[Start of Attachment]

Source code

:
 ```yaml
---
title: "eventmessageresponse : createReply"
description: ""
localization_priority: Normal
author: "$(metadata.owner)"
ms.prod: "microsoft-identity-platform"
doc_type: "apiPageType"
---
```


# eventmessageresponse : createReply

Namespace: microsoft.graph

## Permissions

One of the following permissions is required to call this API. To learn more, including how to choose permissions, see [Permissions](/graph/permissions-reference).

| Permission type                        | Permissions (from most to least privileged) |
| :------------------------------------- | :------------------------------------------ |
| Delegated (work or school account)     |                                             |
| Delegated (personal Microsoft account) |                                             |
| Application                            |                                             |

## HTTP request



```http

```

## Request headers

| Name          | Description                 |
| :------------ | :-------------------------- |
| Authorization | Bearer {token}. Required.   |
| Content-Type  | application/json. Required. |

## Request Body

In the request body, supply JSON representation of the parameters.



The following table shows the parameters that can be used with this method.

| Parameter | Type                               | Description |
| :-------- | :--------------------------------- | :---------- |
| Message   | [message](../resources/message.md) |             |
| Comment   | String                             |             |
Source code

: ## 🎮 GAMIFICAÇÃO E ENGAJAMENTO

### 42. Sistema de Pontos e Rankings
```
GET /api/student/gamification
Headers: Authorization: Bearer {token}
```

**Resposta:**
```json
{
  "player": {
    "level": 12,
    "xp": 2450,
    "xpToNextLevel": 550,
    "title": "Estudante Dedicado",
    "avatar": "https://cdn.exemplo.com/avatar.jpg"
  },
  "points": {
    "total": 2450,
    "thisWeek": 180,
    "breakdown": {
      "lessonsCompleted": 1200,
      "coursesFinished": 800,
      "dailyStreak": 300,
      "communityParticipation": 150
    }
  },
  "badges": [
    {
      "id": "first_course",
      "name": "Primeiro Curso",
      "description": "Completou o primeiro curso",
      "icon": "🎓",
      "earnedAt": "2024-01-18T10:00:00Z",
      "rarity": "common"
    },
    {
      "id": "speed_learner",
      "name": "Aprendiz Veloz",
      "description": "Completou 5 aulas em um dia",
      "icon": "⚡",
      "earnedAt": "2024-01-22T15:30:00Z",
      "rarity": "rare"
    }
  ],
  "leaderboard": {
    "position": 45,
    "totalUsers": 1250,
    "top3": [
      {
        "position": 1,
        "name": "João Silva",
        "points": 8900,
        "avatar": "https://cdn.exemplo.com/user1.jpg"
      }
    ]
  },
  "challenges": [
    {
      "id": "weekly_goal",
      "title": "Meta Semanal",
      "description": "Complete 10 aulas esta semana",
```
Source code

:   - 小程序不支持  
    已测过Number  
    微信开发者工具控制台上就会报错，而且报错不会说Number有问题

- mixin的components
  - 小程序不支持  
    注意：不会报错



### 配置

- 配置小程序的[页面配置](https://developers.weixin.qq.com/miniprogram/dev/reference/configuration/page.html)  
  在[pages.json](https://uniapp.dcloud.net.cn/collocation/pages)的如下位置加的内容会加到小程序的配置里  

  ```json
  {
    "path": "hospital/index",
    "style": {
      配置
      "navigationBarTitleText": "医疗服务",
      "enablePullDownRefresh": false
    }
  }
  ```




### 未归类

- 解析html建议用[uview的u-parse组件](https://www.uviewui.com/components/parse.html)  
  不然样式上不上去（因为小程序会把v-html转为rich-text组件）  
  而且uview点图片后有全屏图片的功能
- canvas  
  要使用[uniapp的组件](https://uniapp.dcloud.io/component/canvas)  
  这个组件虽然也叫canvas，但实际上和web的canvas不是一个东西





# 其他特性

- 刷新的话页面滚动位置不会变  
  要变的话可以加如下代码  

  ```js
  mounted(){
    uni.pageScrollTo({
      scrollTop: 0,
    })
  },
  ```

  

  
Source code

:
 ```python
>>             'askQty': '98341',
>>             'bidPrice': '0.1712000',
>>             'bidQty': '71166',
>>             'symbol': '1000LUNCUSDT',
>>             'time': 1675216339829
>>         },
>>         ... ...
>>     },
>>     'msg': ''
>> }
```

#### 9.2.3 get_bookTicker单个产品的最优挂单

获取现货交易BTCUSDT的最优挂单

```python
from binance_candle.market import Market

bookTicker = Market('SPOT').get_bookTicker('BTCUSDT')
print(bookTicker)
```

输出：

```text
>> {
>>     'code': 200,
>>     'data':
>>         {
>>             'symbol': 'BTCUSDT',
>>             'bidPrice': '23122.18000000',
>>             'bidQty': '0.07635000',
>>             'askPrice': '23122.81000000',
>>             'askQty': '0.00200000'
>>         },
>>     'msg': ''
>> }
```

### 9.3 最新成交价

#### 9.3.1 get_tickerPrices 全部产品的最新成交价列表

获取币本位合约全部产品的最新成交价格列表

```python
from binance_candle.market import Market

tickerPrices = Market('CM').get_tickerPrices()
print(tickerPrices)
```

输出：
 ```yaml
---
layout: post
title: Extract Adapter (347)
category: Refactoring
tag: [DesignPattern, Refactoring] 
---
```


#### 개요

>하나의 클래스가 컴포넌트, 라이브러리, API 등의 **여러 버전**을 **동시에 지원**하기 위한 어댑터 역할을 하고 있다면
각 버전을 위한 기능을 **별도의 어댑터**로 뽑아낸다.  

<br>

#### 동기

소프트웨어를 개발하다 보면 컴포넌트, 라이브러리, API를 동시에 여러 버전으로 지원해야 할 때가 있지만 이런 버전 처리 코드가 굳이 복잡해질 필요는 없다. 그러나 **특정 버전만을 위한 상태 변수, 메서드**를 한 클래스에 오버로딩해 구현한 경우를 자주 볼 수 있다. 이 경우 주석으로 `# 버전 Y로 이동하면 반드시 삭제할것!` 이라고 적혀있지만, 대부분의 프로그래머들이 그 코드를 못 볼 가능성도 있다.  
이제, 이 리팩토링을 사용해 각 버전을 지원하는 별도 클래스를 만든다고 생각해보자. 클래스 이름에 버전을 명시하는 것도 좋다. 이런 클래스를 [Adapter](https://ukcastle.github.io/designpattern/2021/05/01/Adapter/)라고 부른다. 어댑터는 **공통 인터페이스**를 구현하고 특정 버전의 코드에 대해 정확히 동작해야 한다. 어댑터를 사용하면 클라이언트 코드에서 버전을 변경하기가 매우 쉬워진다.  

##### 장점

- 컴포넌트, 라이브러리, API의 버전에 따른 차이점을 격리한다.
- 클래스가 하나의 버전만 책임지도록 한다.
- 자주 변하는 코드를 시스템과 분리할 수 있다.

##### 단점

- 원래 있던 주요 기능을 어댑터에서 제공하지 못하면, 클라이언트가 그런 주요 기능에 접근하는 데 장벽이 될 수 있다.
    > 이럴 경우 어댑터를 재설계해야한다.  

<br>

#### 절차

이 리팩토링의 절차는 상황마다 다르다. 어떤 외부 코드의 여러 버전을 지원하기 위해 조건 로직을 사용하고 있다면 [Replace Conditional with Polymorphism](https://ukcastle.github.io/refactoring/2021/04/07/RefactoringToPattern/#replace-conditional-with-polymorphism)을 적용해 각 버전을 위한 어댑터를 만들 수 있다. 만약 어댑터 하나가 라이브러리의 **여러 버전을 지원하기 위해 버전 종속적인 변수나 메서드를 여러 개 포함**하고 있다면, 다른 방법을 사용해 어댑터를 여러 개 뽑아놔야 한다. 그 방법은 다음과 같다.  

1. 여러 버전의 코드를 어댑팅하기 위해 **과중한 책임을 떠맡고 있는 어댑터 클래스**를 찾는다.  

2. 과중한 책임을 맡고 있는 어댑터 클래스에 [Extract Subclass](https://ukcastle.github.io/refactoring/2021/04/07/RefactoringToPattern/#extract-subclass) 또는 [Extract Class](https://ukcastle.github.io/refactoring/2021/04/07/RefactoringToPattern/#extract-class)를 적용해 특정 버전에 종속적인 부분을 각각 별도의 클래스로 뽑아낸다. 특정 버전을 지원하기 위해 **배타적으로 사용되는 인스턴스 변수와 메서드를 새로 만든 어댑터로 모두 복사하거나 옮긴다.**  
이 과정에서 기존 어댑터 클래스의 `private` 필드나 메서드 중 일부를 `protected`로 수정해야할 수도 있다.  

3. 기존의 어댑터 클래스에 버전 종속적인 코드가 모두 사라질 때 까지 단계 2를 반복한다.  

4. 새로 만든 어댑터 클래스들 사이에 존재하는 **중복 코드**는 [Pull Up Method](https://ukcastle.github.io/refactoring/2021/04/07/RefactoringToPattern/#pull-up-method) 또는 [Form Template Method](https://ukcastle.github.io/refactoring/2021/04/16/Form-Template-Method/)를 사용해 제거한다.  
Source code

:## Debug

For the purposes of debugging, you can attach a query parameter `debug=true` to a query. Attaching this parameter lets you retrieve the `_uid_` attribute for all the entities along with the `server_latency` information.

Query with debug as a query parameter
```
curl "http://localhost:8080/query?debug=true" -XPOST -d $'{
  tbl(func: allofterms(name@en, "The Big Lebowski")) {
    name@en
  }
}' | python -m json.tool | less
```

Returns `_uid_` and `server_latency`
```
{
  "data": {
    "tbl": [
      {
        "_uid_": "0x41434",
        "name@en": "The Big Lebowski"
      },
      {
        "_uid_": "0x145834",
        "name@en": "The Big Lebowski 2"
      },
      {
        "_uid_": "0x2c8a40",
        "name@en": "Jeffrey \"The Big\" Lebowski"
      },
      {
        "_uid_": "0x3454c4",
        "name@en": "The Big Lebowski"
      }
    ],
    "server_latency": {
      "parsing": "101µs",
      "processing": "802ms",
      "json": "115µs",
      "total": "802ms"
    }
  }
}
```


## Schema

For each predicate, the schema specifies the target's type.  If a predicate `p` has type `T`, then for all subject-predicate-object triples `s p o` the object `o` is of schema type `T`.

[End of Attachment]

### TASK GOAL
Find all the lines with "symbol" in the data and copy them.

### SOLUTION TO THIS TASK
>>             'symbol': '1000LUNCUSDT',
>>             'symbol': 'BTCUSDT',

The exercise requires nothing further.